→ What the exercise asks:
Among the lines below, take the one holding "formatted image characteristics", the one holding "the rights to", and all lines between them. Set them down exactly.

━━━━━ Dataset extract

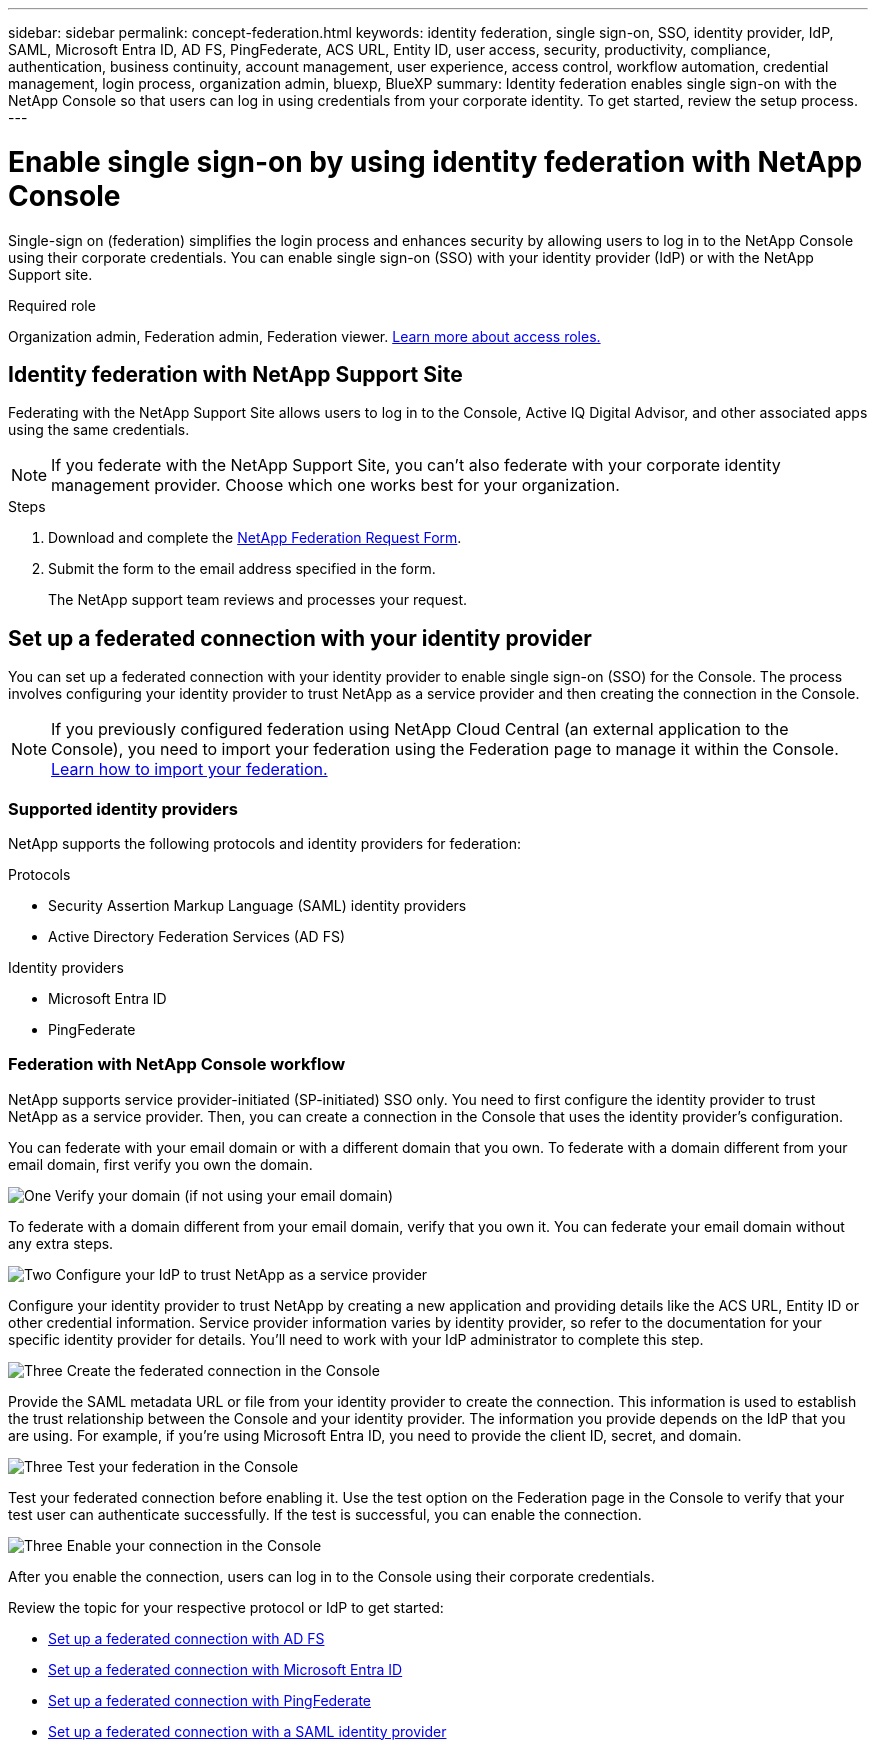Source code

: ---
sidebar: sidebar
permalink: concept-federation.html
keywords: identity federation, single sign-on, SSO, identity provider, IdP, SAML, Microsoft Entra ID, AD FS, PingFederate, ACS URL, Entity ID, user access, security, productivity, compliance, authentication, business continuity, account management, user experience, access control, workflow automation, credential management, login process, organization admin, bluexp, BlueXP
summary: Identity federation enables single sign-on with the NetApp Console so that users can log in using credentials from your corporate identity. To get started, review the setup process.
---

= Enable single sign-on by using identity federation with NetApp Console
:hardbreaks:
:nofooter:
:icons: font
:linkattrs:
:imagesdir: ./media/

[.lead]
Single-sign on (federation) simplifies the login process and enhances security by allowing users to log in to the NetApp Console using their corporate credentials. You can enable single sign-on (SSO) with your identity provider (IdP) or with the NetApp Support site.

.Required role

Organization admin, Federation admin, Federation viewer. link:reference-iam-predefined-roles.html[Learn more about access roles.] 



== Identity federation with NetApp Support Site

Federating with the NetApp Support Site allows users to log in to the Console, Active IQ Digital Advisor, and other associated apps using the same credentials.


NOTE: If you federate with the NetApp Support Site, you can't also federate with your corporate identity management provider. Choose which one works best for your organization.

.Steps

. Download and complete the https://kb.netapp.com/@api/deki/files/98382/NetApp-B2C-Federation-Request-Form-April-2022.docx?revision=1[NetApp Federation Request Form^].
. Submit the form to the email address specified in the form.

+

The NetApp support team reviews and processes your request.




== Set up a federated connection with your identity provider
You can set up a federated connection with your identity provider to enable single sign-on (SSO) for the Console. The process involves configuring your identity provider to trust NetApp as a service provider and then creating the connection in the Console.

NOTE: If you previously configured federation using NetApp Cloud Central (an external application to the Console), you need to import your federation using the Federation page to manage it within the Console. link:task-federation-import.html[Learn how to import your federation.]

=== Supported identity providers

NetApp supports the following protocols and identity providers for federation:

.Protocols
* Security Assertion Markup Language (SAML) identity providers
* Active Directory Federation Services (AD FS)

.Identity providers
* Microsoft Entra ID
* PingFederate

=== Federation with NetApp Console workflow

NetApp supports service provider-initiated (SP-initiated) SSO only. You need to first configure the identity provider to trust NetApp as a service provider. Then, you can create a connection in the Console that uses the identity provider's configuration.

You can federate with your email domain or with a different domain that you own. To federate with a domain different from your email domain, first verify you own the domain.


.image:https://raw.githubusercontent.com/NetAppDocs/common/main/media/number-1.png[One] Verify your domain (if not using your email domain)

[role="quick-margin-para"]
To federate with a domain different from your email domain, verify that you own it. You can federate your email domain without any extra steps. 

.image:https://raw.githubusercontent.com/NetAppDocs/common/main/media/number-2.png[Two] Configure your IdP to trust NetApp as a service provider

[role="quick-margin-para"]
Configure your identity provider to trust NetApp by creating a new application and providing details like the ACS URL, Entity ID or other credential information. Service provider information varies by identity provider, so refer to the documentation for your specific identity provider for details. You'll need to work with your IdP administrator to complete this step.


.image:https://raw.githubusercontent.com/NetAppDocs/common/main/media/number-3.png[Three] Create the federated connection in the Console

[role="quick-margin-para"]
Provide the SAML metadata URL or file from your identity provider to create the connection. This information is used to establish the trust relationship between the Console and your identity provider. The information you provide depends on the IdP that you are using. For example, if you're using Microsoft Entra ID, you need to provide the client ID, secret, and domain. 

.image:https://raw.githubusercontent.com/NetAppDocs/common/main/media/number-4.png[Three] Test your federation in the Console

[role="quick-margin-para"]
Test your federated connection before enabling it. Use the test option on the Federation page in the Console to verify that your test user can authenticate successfully. If the test is successful, you can enable the connection.

.image:https://raw.githubusercontent.com/NetAppDocs/common/main/media/number-5.png[Three] Enable your connection in the Console

[role="quick-margin-para"]
After you enable the connection, users can log in to the Console using their corporate credentials. 

Review the topic for your respective protocol or IdP to get started:

* link:task-federation-adfs.html[Set up a federated connection with AD FS]
* link:task-federation-entra-id.html[Set up a federated connection with Microsoft Entra ID]
* link:task-federation-ping.html[Set up a federated connection with PingFederate]       
* link:task-federation-saml.html[Set up a federated connection with a SAML identity provider]    









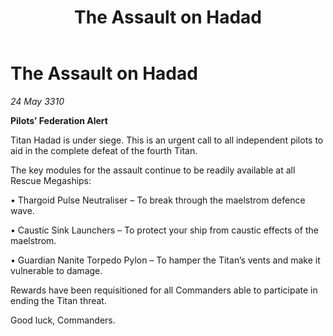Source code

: :PROPERTIES:
:ID:       a1714dad-a82d-4381-9d33-6a0402456e56
:END:
#+title: The Assault on Hadad
#+filetags: :Thargoid:galnet:

* The Assault on Hadad

/24 May 3310/

*Pilots’ Federation Alert* 

Titan Hadad is under siege. This is an urgent call to all independent pilots to aid in the complete defeat of the fourth Titan. 

The key modules for the assault continue to be readily available at all Rescue Megaships: 

• Thargoid Pulse Neutraliser – To break through the maelstrom defence wave. 

• Caustic Sink Launchers – To protect your ship from caustic effects of the maelstrom. 

• Guardian Nanite Torpedo Pylon – To hamper the Titan’s vents and make it vulnerable to damage. 

Rewards have been requisitioned for all Commanders able to participate in ending the Titan threat. 

Good luck, Commanders.
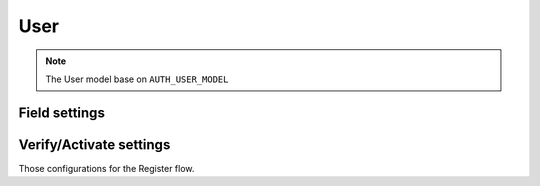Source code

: .. _user:

User
====

.. note::
    The User model base on ``AUTH_USER_MODEL``

Field settings
--------------

.. data:: USER_FIELDS

    The fields of the User use for Register and Profile

    Default:

    .. code:: python

        (
            'id',
            'username',
            'email',
            'password',
            'is_active',
        )

    Make sure your fields include ``username``, ``email``, and ``password``.

.. data:: USER_READ_ONLY_FIELDS

    The read only fields for serializers

    Default:

    .. code:: python

        (
            'is_superuser',
            'is_staff',
            'is_active',
        )

.. data:: USER_WRITE_ONLY_FIELDS

    The write only fields for Profile serializers. Make sure those fields can not update after created.

    Default:

    .. code:: python

        (
            'password',
            'username',
        )

.. data:: USER_SERIALIZER

    The User Serializer use dotted path

    Default: ``'drf_registration.api.user.UserSerializer'``

Verify/Activate settings
------------------------

Those configurations for the Register flow.

.. data:: USER_VERIFY_FIELD

    The User verify/activate field

    Default: ``'is_active'``

.. data:: USER_ACTIVATE_TOKEN_ENABLED

    Enable verify use by token sent to email

    Default: ``False``

.. data:: USER_ACTIVATE_EMAIL_SUBJECT

    The activate email subject

    Default: ``'Activate your account'``

    .. note::
        It only works with ``USER_ACTIVATE_TOKEN_ENABLED`` is ``True``

.. data:: USER_ACTIVATE_EMAIL_TEMPLATE

    The activate email template path

    Default: ``None``

    If not set, the default template message is

    .. code:: python

        <p>By clicking on the following link, you are activating your account</p>
        <a href="{activate_link}">Activate Account</a>

    .. note::
        It only works with ``USER_ACTIVATE_TOKEN_ENABLED`` is ``True``


.. data:: USER_ACTIVATE_SUCSSESS_TEMPLATE

    The template path when activate user successfully.

    Default: ``None``

    If not set, the system will show the default message is ``Your account has been activate successfully``

    .. note::
        It only works with ``USER_ACTIVATE_TOKEN_ENABLED`` is ``True``

.. data:: USER_ACTIVATE_FAILED_TEMPLATE

    The template path when activate user failed.

    Default: ``None``

    If not set, the system will show the default message is ``Either the provided activation token is invalid or this account has already been activated.``

    .. note::
        It only works with ``USER_ACTIVATE_TOKEN_ENABLED`` is ``True``
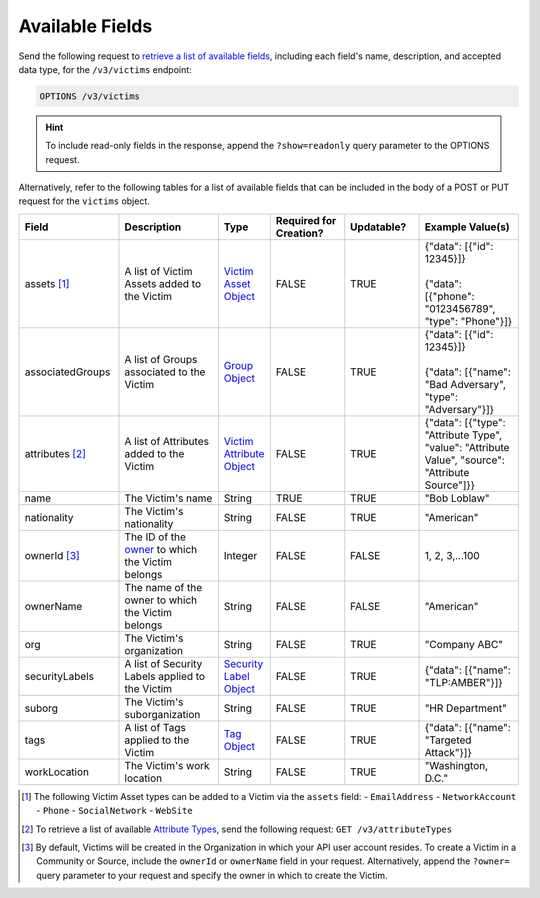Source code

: Available Fields
----------------

Send the following request to `retrieve a list of available fields <https://docs.threatconnect.com/en/latest/rest_api/v3/retrieve_fields.html>`_, including each field's name, description, and accepted data type, for the ``/v3/victims`` endpoint:

.. code::

    OPTIONS /v3/victims

.. hint::
    To include read-only fields in the response, append the ``?show=readonly`` query parameter to the OPTIONS request.

Alternatively, refer to the following tables for a list of available fields that can be included in the body of a POST or PUT request for the ``victims`` object.

.. list-table::
   :widths: 20 20 10 15 15 20
   :header-rows: 1

   * - Field
     - Description
     - Type
     - Required for Creation?
     - Updatable?
     - Example Value(s)
   * - assets [1]_
     - A list of Victim Assets added to the Victim
     - `Victim Asset Object <https://docs.threatconnect.com/en/latest/rest_api/v3/victim_assets/victim_assets.html>`_
     - FALSE
     - TRUE
     - | {"data": [{"id": 12345}]}
       |
       | {"data": [{"phone": "0123456789", "type": "Phone"}]}
   * - associatedGroups
     - A list of Groups associated to the Victim
     - `Group Object <https://docs.threatconnect.com/en/latest/rest_api/v3/groups/groups.html>`_
     - FALSE
     - TRUE
     - | {"data": [{"id": 12345}]}
       |
       | {"data": [{"name": "Bad Adversary", "type": "Adversary"}]}
   * - attributes [2]_
     - A list of Attributes added to the Victim
     - `Victim Attribute Object <https://docs.threatconnect.com/en/latest/rest_api/v3/victim_attributes/victim_attributes.html>`_
     - FALSE
     - TRUE
     - {"data": [{"type": "Attribute Type", "value": "Attribute Value", "source": "Attribute Source"]}}
   * - name
     - The Victim's name
     - String
     - TRUE
     - TRUE
     - "Bob Loblaw"
   * - nationality
     - The Victim's nationality
     - String
     - FALSE
     - TRUE
     - "American"
   * - ownerId [3]_
     - The ID of the `owner <https://docs.threatconnect.com/en/latest/rest_api/v3/owners/owners.html>`_ to which the Victim belongs
     - Integer
     - FALSE
     - FALSE
     - 1, 2, 3,...100
   * - ownerName
     - The name of the owner to which the Victim belongs
     - String
     - FALSE
     - FALSE
     - "American"
   * - org
     - The Victim's organization
     - String
     - FALSE
     - TRUE
     - "Company ABC"
   * - securityLabels
     - A list of Security Labels applied to the Victim
     - `Security Label Object <https://docs.threatconnect.com/en/latest/rest_api/v3/security_labels/security_labels.html>`_
     - FALSE
     - TRUE
     - {"data": [{"name": "TLP:AMBER"}]}
   * - suborg
     - The Victim's suborganization
     - String
     - FALSE
     - TRUE
     - "HR Department"
   * - tags
     - A list of Tags applied to the Victim
     - `Tag Object <https://docs.threatconnect.com/en/latest/rest_api/v3/tags/tags.html>`_
     - FALSE
     - TRUE
     - {"data": [{"name": "Targeted Attack"}]}
   * - workLocation
     - The Victim's work location
     - String
     - FALSE
     - TRUE
     - "Washington, D.C."

.. [1] The following Victim Asset types can be added to a Victim via the ``assets`` field:
    - ``EmailAddress``
    - ``NetworkAccount``
    - ``Phone``
    - ``SocialNetwork``
    - ``WebSite``

.. [2] To retrieve a list of available `Attribute Types <https://docs.threatconnect.com/en/latest/rest_api/v3/attribute_types/attribute_types.html>`_, send the following request: ``GET /v3/attributeTypes``

.. [3] By default, Victims will be created in the Organization in which your API user account resides. To create a Victim in a Community or Source, include the ``ownerId`` or ``ownerName`` field in your request. Alternatively, append the ``?owner=`` query parameter to your request and specify the owner in which to create the Victim.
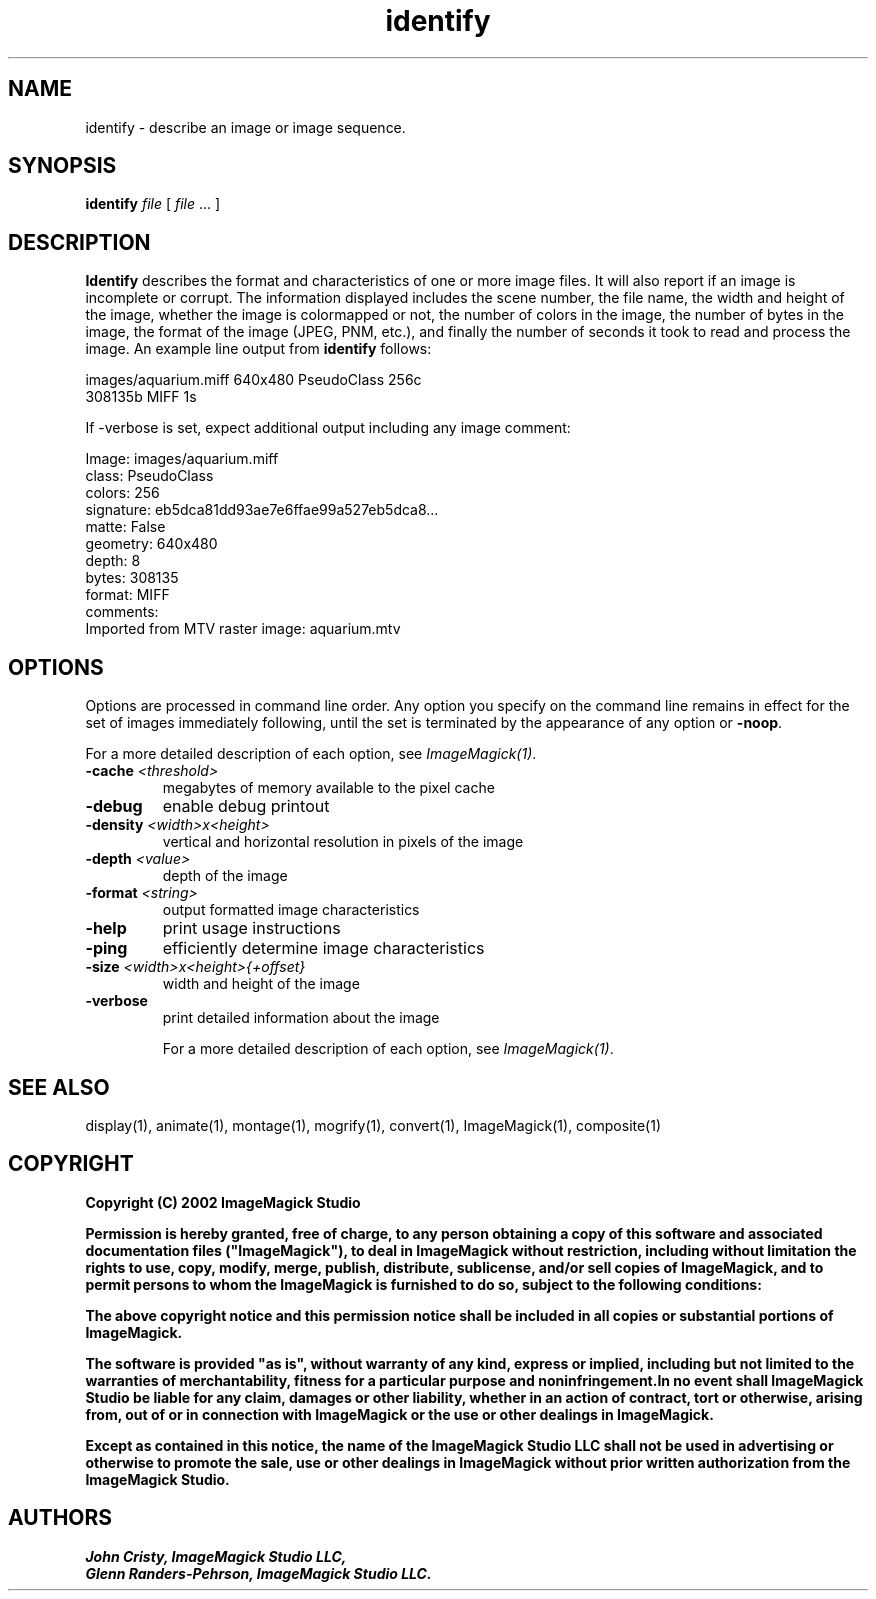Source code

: .TH identify 1 "Date: 2002/02/15 01:00:00" "ImageMagick"
.SH NAME
identify - describe an image or image sequence.
.SH SYNOPSIS

\fBidentify\fP \fIfile\fP [ \fIfile\fP ... ]

.SH DESCRIPTION

\fBIdentify\fP describes the format and characteristics of one or more
image files. It will also report if an image is incomplete or corrupt.
The information displayed includes the scene number, the file name, the
width and height of the image, whether the image is colormapped or not,
the number of colors in the image, the number of bytes in the image, the
format of the image (JPEG, PNM, etc.), and finally the number of seconds
it took to read and process the image. An example line output
from \fBidentify\fP follows:

    images/aquarium.miff 640x480 PseudoClass 256c
           308135b MIFF 1s

If -verbose is set, expect additional output including any image
comment:


    Image: images/aquarium.miff
    class: PseudoClass
    colors: 256
    signature: eb5dca81dd93ae7e6ffae99a527eb5dca8...
    matte: False
    geometry: 640x480
       depth: 8
    bytes: 308135
    format: MIFF
    comments:
    Imported from MTV raster image: aquarium.mtv
.SH OPTIONS

Options are processed in command line order. Any option you specify on
the command line remains in effect for the set of images immediately
following, until the set is terminated by the appearance of any option
or \fB-noop\fP.

For a more detailed description of each option, see
\fIImageMagick(1)\fP.

.TP
.B "-cache \fI<threshold>"\fP
\fRmegabytes of memory available to the pixel cache
.TP
.B "-debug"
\fRenable debug printout
.TP
.B "-density \fI<width>x<height>"\fP
\fRvertical and horizontal resolution in pixels of the image
.TP
.B "-depth \fI<value>"\fP
\fRdepth of the image
.TP
.B "-format \fI<string>"\fP
\fRoutput formatted image characteristics
.TP
.B "-help"
\fRprint usage instructions
.TP
.B "-ping"
\fRefficiently determine image characteristics
.TP
.B "-size \fI<width>x<height>{+offset}"\fP
\fRwidth and height of the image
.TP
.B "-verbose"
\fRprint detailed information about the image

For a more detailed description of each option, see
\fIImageMagick(1)\fP.

.SH SEE ALSO

display(1), animate(1), montage(1), mogrify(1),  convert(1), ImageMagick(1),
composite(1)

.SH COPYRIGHT

\fBCopyright (C) 2002 ImageMagick Studio\fP

\fBPermission is hereby granted, free of charge, to any person obtaining
a copy of this software and associated documentation files ("ImageMagick"),
to deal in ImageMagick without restriction, including without limitation
the rights to use, copy, modify, merge, publish, distribute, sublicense,
and/or sell copies of ImageMagick, and to permit persons to whom the ImageMagick
is furnished to do so, subject to the following conditions:\fP

\fBThe above copyright notice and this permission notice shall be included
in all copies or substantial portions of ImageMagick.\fP

\fBThe software is provided "as is", without warranty of any kind, express
or implied, including but not limited to the warranties of merchantability,
fitness for a particular purpose and noninfringement.In no event shall
ImageMagick Studio be liable for any claim, damages or other liability,
whether in an action of contract, tort or otherwise, arising from, out
of or in connection with ImageMagick or the use or other dealings in
ImageMagick.\fP

\fBExcept as contained in this notice, the name of the
ImageMagick Studio LLC shall not be used in advertising or otherwise to
promote the sale, use or other dealings in ImageMagick without prior written
authorization from the ImageMagick Studio.\fP
.SH AUTHORS

\fI
John Cristy, ImageMagick Studio LLC,
.in 7
Glenn Randers-Pehrson, ImageMagick Studio LLC.
\fP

━━━━━━━━━━

→ Result for this task:
\fRoutput formatted image characteristics
.TP
.B "-help"
\fRprint usage instructions
.TP
.B "-ping"
\fRefficiently determine image characteristics
.TP
.B "-size \fI<width>x<height>{+offset}"\fP
\fRwidth and height of the image
.TP
.B "-verbose"
\fRprint detailed information about the image

For a more detailed description of each option, see
\fIImageMagick(1)\fP.

.SH SEE ALSO

display(1), animate(1), montage(1), mogrify(1),  convert(1), ImageMagick(1),
composite(1)

.SH COPYRIGHT

\fBCopyright (C) 2002 ImageMagick Studio\fP

\fBPermission is hereby granted, free of charge, to any person obtaining
a copy of this software and associated documentation files ("ImageMagick"),
to deal in ImageMagick without restriction, including without limitation
the rights to use, copy, modify, merge, publish, distribute, sublicense,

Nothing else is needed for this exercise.